There is broad bipartisan support among self-identified liberals and conservatives that social media companies should add warning labels to posts that contain misleading information, or that could lead to the spread of disinformation, data from a new study by researchers from Northeastern College of Arts, Media and Design exhibits.
Much of the content labeling polls have been conducted around the US presidential election. But the results of the national investigation, released on Wednesday, could address new concerns about misinformation during the COVID-19 pandemic, particularly regarding the use of vaccines and other health protocols, according to John wihbey, associate professor of journalism and media innovation at Northeastern and co-author of the study.
“We’re in a new moment, in a new phase of the pandemic – a time when we can get a little more pure idea of what the public thinks about these issues, ”Wihbey said.
In recent years, social media companies such as Twitter and Facebook have started labeling millions of posts as disinformation, including some from former President Donald Trump, who has been permanently suspended from platforms at the following the January 6 attack on the United States Capitol. building it was perpetrated by his supporters.
Trump’s claims of widespread electoral fraud in last year’s presidential election, which were debunked, and the insurgency that followed sparked a heated debate over the responsibility of tech companies in monitoring types of media. information that users can share, including limiting or removing so-called bogus. news, hate speech and content otherwise considered problematic.

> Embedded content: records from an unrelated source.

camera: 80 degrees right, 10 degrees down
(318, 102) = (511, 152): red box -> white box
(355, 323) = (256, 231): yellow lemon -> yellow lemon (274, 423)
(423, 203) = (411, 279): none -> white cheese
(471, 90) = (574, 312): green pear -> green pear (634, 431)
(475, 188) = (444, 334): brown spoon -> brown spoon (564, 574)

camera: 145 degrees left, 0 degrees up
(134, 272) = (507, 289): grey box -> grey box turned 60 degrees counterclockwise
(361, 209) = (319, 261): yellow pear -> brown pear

Over the summer, the Northeastern team of researchers surveyed more than 1,400 people in the United States through an academic survey platform, called Prolific. Half of respondents said they use Twitter occasionally or more frequently, and 68% said they use Facebook occasionally or more frequently.

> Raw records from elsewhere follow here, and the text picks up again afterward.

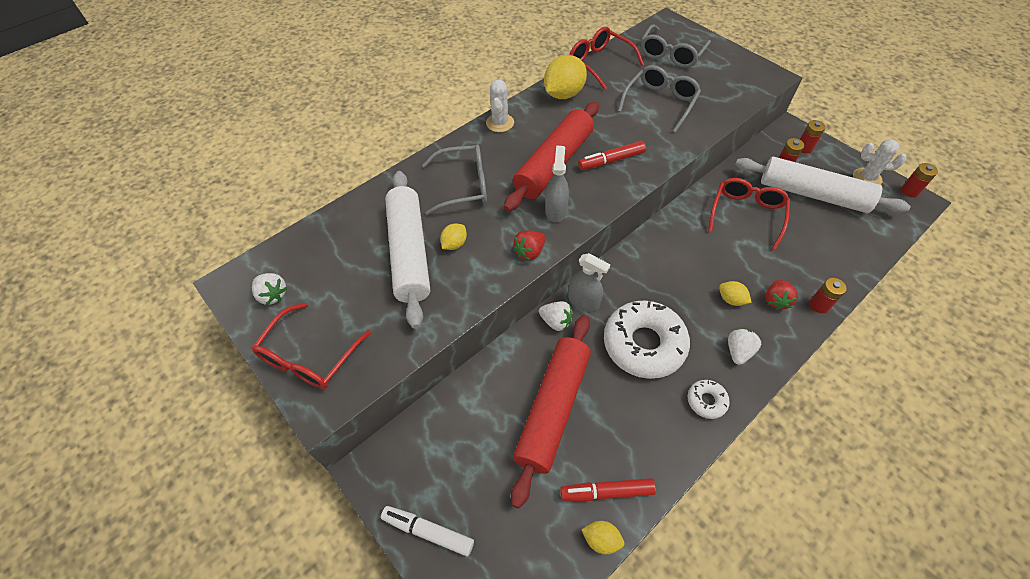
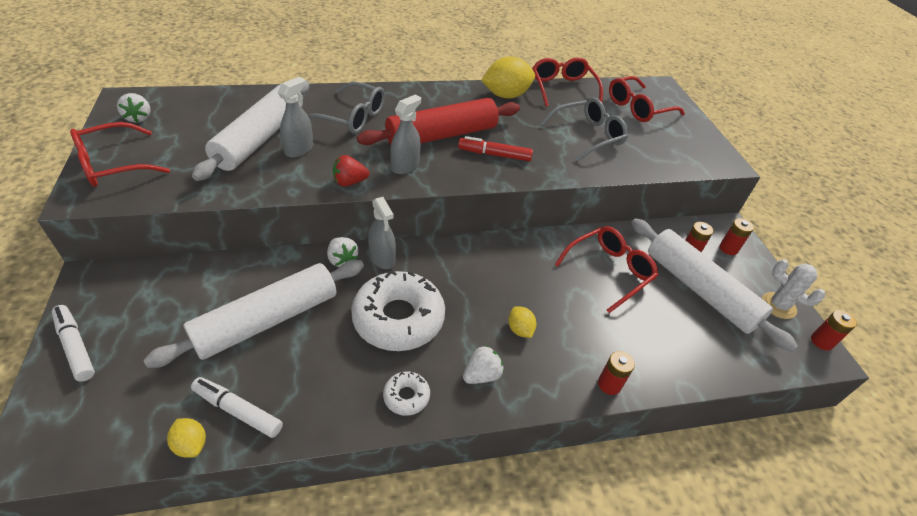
camera: 25 degrees right, 10 degrees down
(454, 244) = (299, 149): yellow lemon -> grey spray bottle
(500, 123) = (430, 92): white cactus -> none
(553, 409) = (267, 320): red rolling pin -> white rolling pin
(606, 492) = (238, 410): red marker -> white marker
(671, 54) = (638, 108): grey glasses -> red glasses
(776, 300) = (566, 355): red strawberry -> none

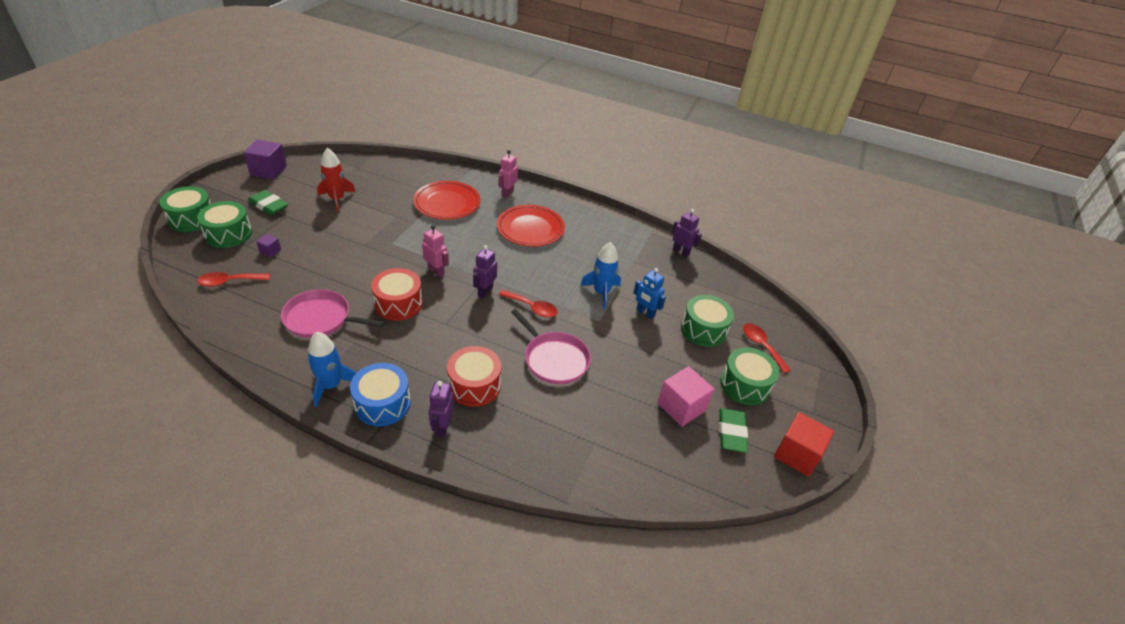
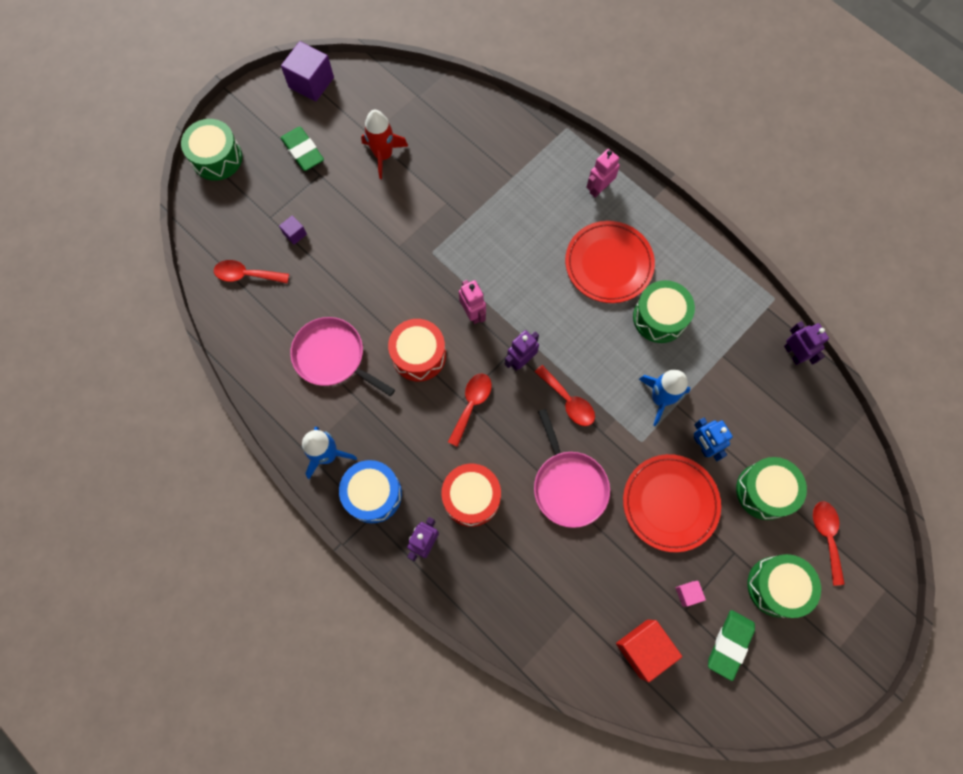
camera: 25 degrees right, 30 degrees up
(228, 234) = (253, 194): green drum -> green drum (659, 317)
(447, 203) = (516, 192): red plate -> red plate (670, 503)
(454, 325) = (471, 404): none -> red spoon
(681, 407) = (687, 593): pink cube -> pink cube, size x0.49
(797, 454) = (791, 695): red cube -> red cube (644, 648)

The survey was published in conjunction with The Northeast Ethics Institute as part of a larger effort examine potential new approaches to labeling content on social media platforms. The study‘s co-authors include Garrett Morrow, a doctoral student studying political science; Myojung Chung, Assistant Professor of Journalism and Media Advocacy; and Mike Peacey, associate professor of economics.
The study found that 92.1% of liberals, 60.1% of conservatives and 78.4% of moderates “strongly or somewhat agree” that social media platforms should use labels to notify users of posts containing misleading information. These labels were used to identify erroneous information, such as Twitter’s “fact-checking” labels, and warn users of potentially graphic or damaging posts, such as sensitive media warnings.

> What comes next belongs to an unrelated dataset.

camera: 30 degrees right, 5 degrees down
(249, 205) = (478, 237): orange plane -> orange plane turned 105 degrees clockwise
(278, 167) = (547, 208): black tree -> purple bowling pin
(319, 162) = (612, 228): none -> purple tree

Participants also expressed that they encounter “problematic content”–misleading or incorrect information and hate speech–often using social platforms. The researchers are not trying to define the misinformation or problematic content of the study, says Wihbey, preferring to rely on participants’ perceptions of these issues to answer the survey questions.
The researchers also note that the participants showed a high degree of “overconfidence bias,” meaning they said they trusted their own abilities to discern misleading statements and disinformation online, but did expressed distrust of the abilities of others to do the same.
The important bipartisan agreement on labeling was slightly surprising, says Wihbey, given how polarizing the question of moderation of content was in the days following the election. Many conservatives opposed Trump’s ban–and the ban in general–to say that this amounts to censorship.
But the study also confirmed some of these partisan differences of opinion on how best to approach content moderation, with 63.2% of Conservatives saying labeling Trump’s posts, instead of banning it, was enough to cope with his “violent messages”. This is compared to the over 80% of Liberals who thought tougher action was needed.
The study comes as governments try to exercise control over the moderation policies of tech giants. This week again, Texas Governor Greg Abbott, a Republican, signed a bill require social media companies to disclose their content moderation policies and create an appeal process for banned users. Under the new law, users could sue companies to get their accounts reinstated. Florida Approved a similar law earlier this year.
Democrats have also tried to influence corporate policies. During the summer, President Joe Biden urged Facebook to take faster action against posts spreading misinformation about COVID-19, claiming that the bad information circulating on the platform regarding the safety and effectiveness of vaccines “is killing people.”
“It is absolutely necessary to try to determine what tools and methods we need to use to combat disinformation and disinformation, ”said Wihbey, summing up the sentiment of the survey. “At the same time, I think people don’t believe that closing accounts and disabling share buttons is the thing. [only] path to follow.”
Wihbey says study may indicate the public is coming to some kind of middle ground.
“We find that people want labels to link them to credible sources for verification, prepare them to think critically about disinformation, and slow the spread of disinformation by warning people about content they are trying to share,” say its authors.